O SR teria se iniciado com a conferência na Goldsmiths, Londres, em 2007, de mesmo nome, que contava com a presença de um desses nomes, a saber, Ray Brassier, que é o tradutor para o inglês do Après la Finitude de Quentin Meillassoux, livro que teria inspirado o então “movimento”. Uso aspas aqui para me referir ao SR como movimento por ser muito debatido se o SR efetivamente se configurou como um movimento unificado(2). Mas uso a expressão aqui como uma maneira conveniente de me referir a um certo meio intelectual, mais do que a um conjunto de teses doutrinárias em comum.

Voltando ao Meillassoux, não cabe recuperar todos os argumentos deste livro aqui, mas Meillassoux propunha basicamente, contra a tendência hegemônica na filosofia continental, uma forma de realismo que sustentasse a realidade das propriedades primárias, matematizáveis. O livro propunha uma saída do que batizou como correlacionismo, que fora conceituado por Meillassoux como a ideia de que o pensamento estaria encerrado nas próprias condições, não sendo capaz de ir além do que é transcendentalmente garantido. Em outras palavras, um objeto pensado é um objeto pensado. O pensamento nunca avança além do que é descrito na filosofia kantiana como as condições transcendentais da experiência — o que produz a diferença entre o fenômeno, o que aparece a nós; e o númeno, a coisa em si, para além da correlação entre pensamento e ser. A hipótese crítica de Meillassoux é que isso foi replicado desde então em diferentes formas na história do pensamento ocidental: sejam as condições transcendentais da experiência (Kant), a tematização dos atos de consciência pelos quais os objetos são dados (Husserl), ou a linguagem pelo qual organizamos nossa experiência (Wittgenstein). Correlacionismo, portanto, é o nome que se deu à tendência hegemônica desde Kant de nos pensarmos como encerrados em nossas próprias condições de acesso ao mundo, perdendo o próprio mundo (segundo Meillassoux, “o grande Exterior”) de vista.

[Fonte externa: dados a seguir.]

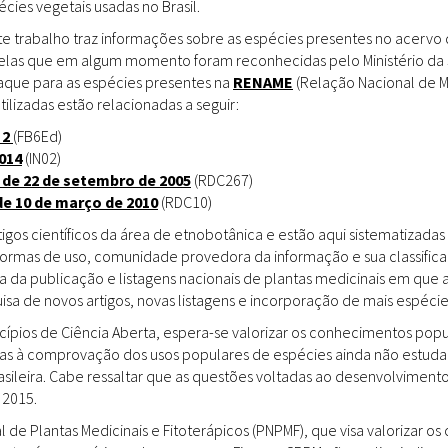
ies vegetais usadas no Brasil.
Doenças & Plantas
Medicinais
te trabalho traz informações sobre as espécies presentes no acervo
uelas que em algum momento foram reconhecidas pelo Ministério da 
Conceitos
staque para as espécies presentes na
RENAME
(Relação Nacional de M
tilizadas estão relacionadas a seguir:
Biblioteca Virtual
 2
(FB6Ed)
014
(IN02)
Botânica
 de 22 de setembro de 2005
(RDC267)
Conservação &
de 10 de março de 2010
(RDC10)
Biodiversidade
gos científicos da área de etnobotânica e estão aqui sistematizadas 
 formas de uso, comunidade provedora da informação e sua classifica
Grupos de Pesquisa
a da publicação e listagens nacionais de plantas medicinais em que 
sa de novos artigos, novas listagens e incorporação de mais espéci
Sementes, Mudas &
Plantas
incípios de Ciência Aberta, espera-se valorizar os conhecimentos pop
das à comprovação dos usos populares de espécies ainda não estuda
Produto & Indústria
rasileira. Cabe ressaltar que as questões voltadas ao desenvolvimen
 2015.
Pessoas & Saberes
l de Plantas Medicinais e Fitoterápicos (PNPMF), que visa valorizar 
Educação & Arte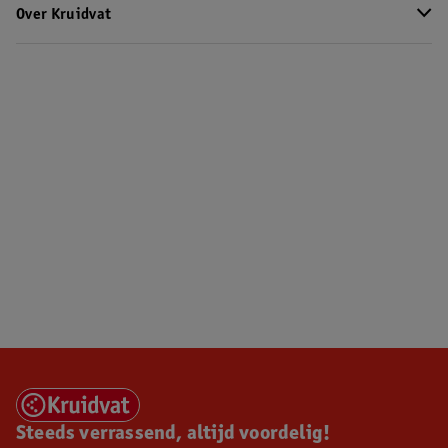
Over Kruidvat
Steeds verrassend, altijd voordelig!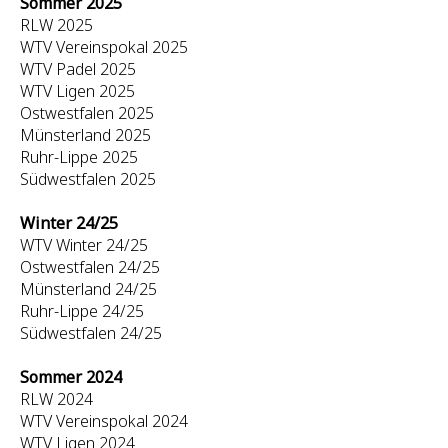
Sommer 2025
RLW 2025
WTV Vereinspokal 2025
WTV Padel 2025
WTV Ligen 2025
Ostwestfalen 2025
Münsterland 2025
Ruhr-Lippe 2025
Südwestfalen 2025
Winter 24/25
WTV Winter 24/25
Ostwestfalen 24/25
Münsterland 24/25
Ruhr-Lippe 24/25
Südwestfalen 24/25
Sommer 2024
RLW 2024
WTV Vereinspokal 2024
WTV Ligen 2024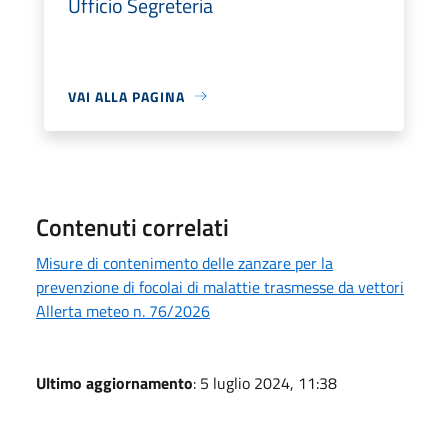
Ufficio Segreteria
VAI ALLA PAGINA
Contenuti correlati
Misure di contenimento delle zanzare per la
prevenzione di focolai di malattie trasmesse da vettori
Allerta meteo n. 76/2026
Ultimo aggiornamento
: 5 luglio 2024, 11:38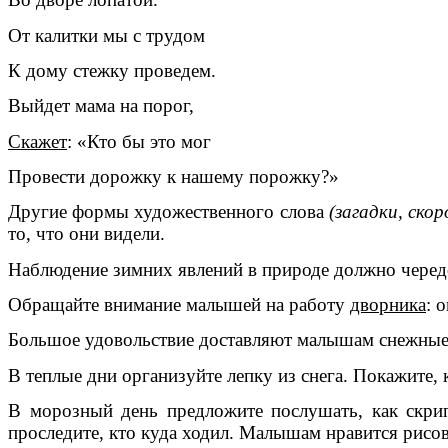
От калитки мы с трудом
К дому стежку проведем.
Выйдет мама на порог,
Скажет
: «Кто бы это мог
Провести дорожку к нашему порожку?»
Другие формы художественного слова
(загадки, скор
то, что они видели.
Наблюдение зимних явлений в природе должно чередов
Обращайте внимание малышей на работу
дворника
: 
Большое удовольствие доставляют малышам снежные 
В теплые дни организуйте лепку из снега. Покажите, 
В морозный день предложите послушать, как скрип
проследите, кто куда ходил. Малышам нравится рисова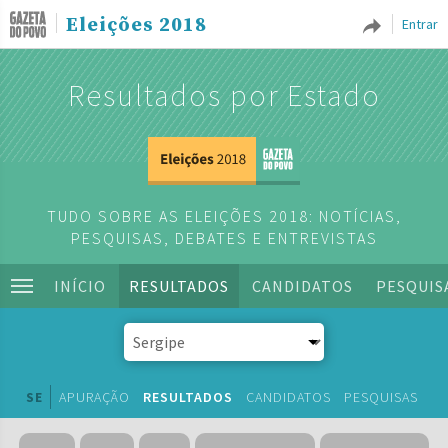
Eleições 2018
Entrar
Resultados por Estado
TUDO SOBRE AS ELEIÇÕES 2018: NOTÍCIAS,
PESQUISAS, DEBATES E ENTREVISTAS
INÍCIO
RESULTADOS
CANDIDATOS
PESQUIS
SE
APURAÇÃO
RESULTADOS
CANDIDATOS
PESQUISAS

Tentando se livrar dos limites correlacionistas, Meillassoux tiraria as consequências de um argumento: É um fato científico que podemos datar eventos anteriores à presença de qualquer ser vivo, portanto, anteriores à realidade de quaisquer estruturas transcendentais. Este é o arque-fóssil, ou, a informação que nos chega de uma época anterior ao surgimento da vida — sobre a formação da própria Terra, por exemplo. Para Meillassoux, se esse dado é pensável, e por sua própria natureza não está contido nas condições de acesso de nenhum ser vivo, isso significaria que o Real é pensável para além da própria correlação. A partir daí, ele derivaria a capacidade da matemática de penetrar no próprio ser, com consequências modais novas e surpreendentes.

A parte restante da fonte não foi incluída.